Items from a dataset
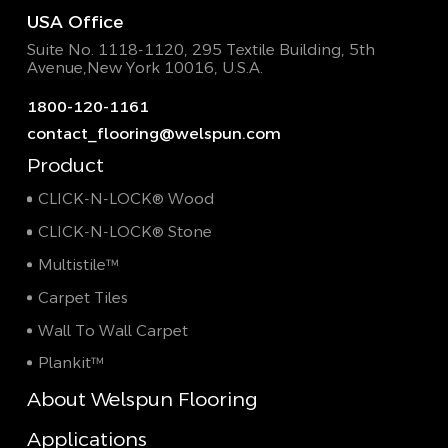
USA Office
Suite No. 1118-1120, 295 Textile Building,
5th
Avenue,New York 10016, U.S.A.
1800-120-1161
contact_flooring@welspun.com
Product
CLICK-N-LOCK® Wood
CLICK-N-LOCK® Stone
Multistile™
Carpet Tiles
Wall To Wall Carpet
Plankit™
About Welspun Flooring
Applications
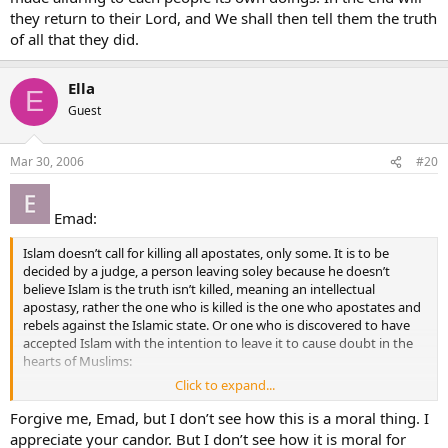
they return to their Lord, and We shall then tell them the truth
of all that they did.
Ella
E
Guest
Mar 30, 2006
#20
Emad:
Islam doesn’t call for killing all apostates, only some. It is to be
decided by a judge, a person leaving soley because he doesn’t
believe Islam is the truth isn’t killed, meaning an intellectual
apostasy, rather the one who is killed is the one who apostates and
rebels against the Islamic state. Or one who is discovered to have
accepted Islam with the intention to leave it to cause doubt in the
hearts of Muslims:
Click to expand...
003.072
A section of the People of the Book say: "Believe in the morning
Forgive me, Emad, but I don’t see how this is a moral thing. I
what is revealed to the believers, but reject it at the end of the day;
appreciate your candor. But I don’t see how it is moral for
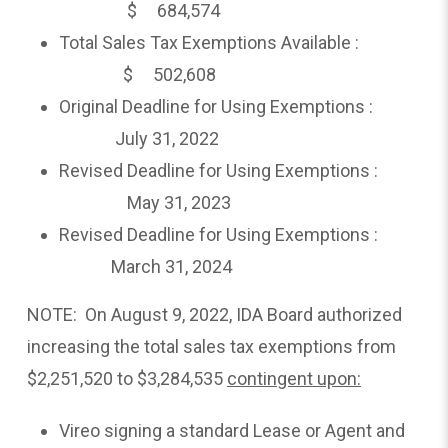
$ 684,574
Total Sales Tax Exemptions Available :
$ 502,608
Original Deadline for Using Exemptions :
July 31, 2022
Revised Deadline for Using Exemptions :
May 31, 2023
Revised Deadline for Using Exemptions :
March 31, 2024
NOTE: On August 9, 2022, IDA Board authorized
increasing the total sales tax exemptions from
$2,251,520 to $3,284,535
contingent upon:
Vireo signing a standard Lease or Agent and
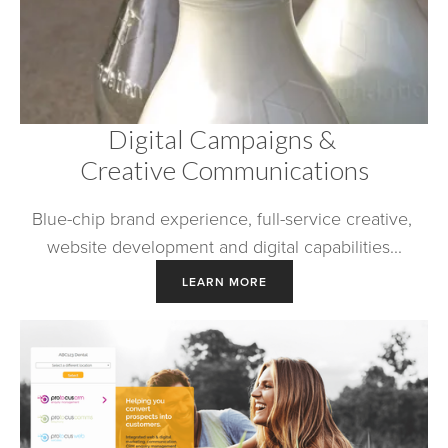
Digital Campaigns & 
Creative Communications
Blue-chip brand experience, full-service creative, 
website development and digital capabilities...
LEARN MORE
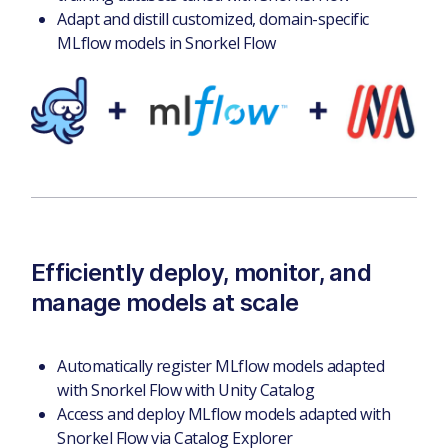
Adapt and distill customized, domain-specific
MLflow models in Snorkel Flow
Efficiently deploy, monitor, and
manage models at scale
Automatically register MLflow models adapted
with Snorkel Flow with Unity Catalog
Access and deploy MLflow models adapted with
Snorkel Flow via Catalog Explorer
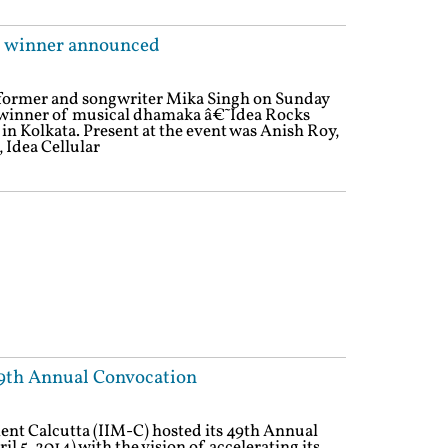
 6 winner announced
rformer and songwriter Mika Singh on Sunday
 winner of musical dhamaka â€˜Idea Rocks
in Kolkata. Present at the event was Anish Roy,
, Idea Cellular
49th Annual Convocation
nt Calcutta (IIM-C) hosted its 49th Annual
l 5, 2014) with the vision of accelerating its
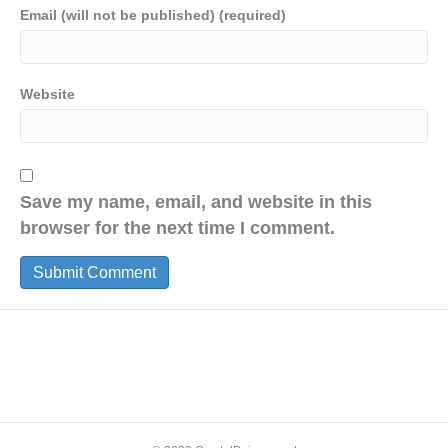
Email (will not be published) (required)
Website
Save my name, email, and website in this
browser for the next time I comment.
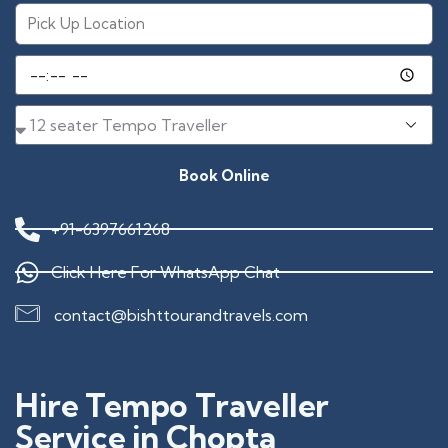
Book Online
+91-6397661268
Click Here For WhatsApp Chat
contact@bishttourandtravels.com
Hire Tempo Traveller
Service in Chopta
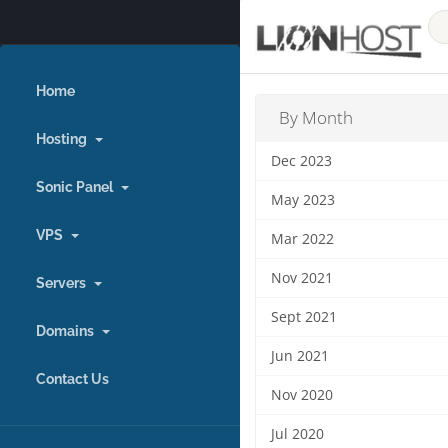
Home
By Month
Hosting
Dec 2023
Sonic Panel
May 2023
VPS
Mar 2022
Nov 2021
Servers
Sept 2021
Domains
Jun 2021
Contact Us
Nov 2020
Jul 2020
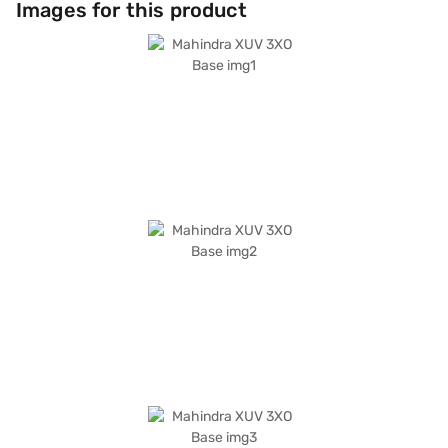
Images for this product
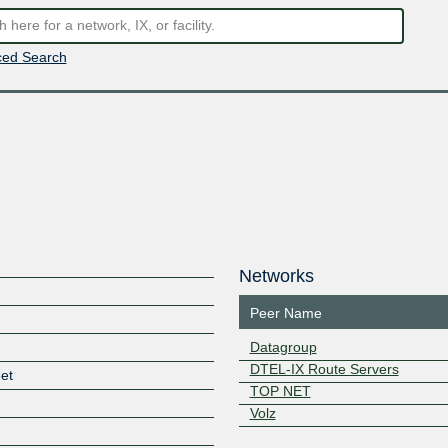
ed Search
Networks
Peer Name
Datagroup
DTEL-IX Route Servers
et
TOP NET
Volz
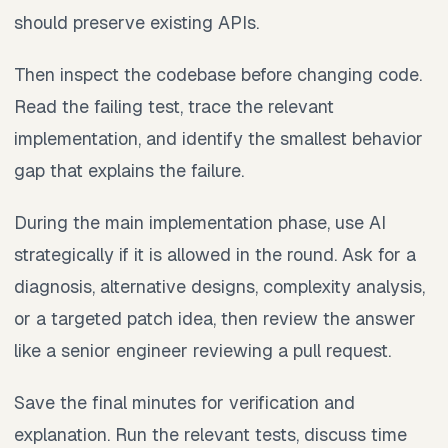
should preserve existing APIs.
Then inspect the codebase before changing code.
Read the failing test, trace the relevant
implementation, and identify the smallest behavior
gap that explains the failure.
During the main implementation phase, use AI
strategically if it is allowed in the round. Ask for a
diagnosis, alternative designs, complexity analysis,
or a targeted patch idea, then review the answer
like a senior engineer reviewing a pull request.
Save the final minutes for verification and
explanation. Run the relevant tests, discuss time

• **Directive**
Find all lines holding the word "Catalog" in the records above and copy them.

• **Answer to this problem**
with Snorkel Flow with Unity Catalog
Snorkel Flow via Catalog Explorer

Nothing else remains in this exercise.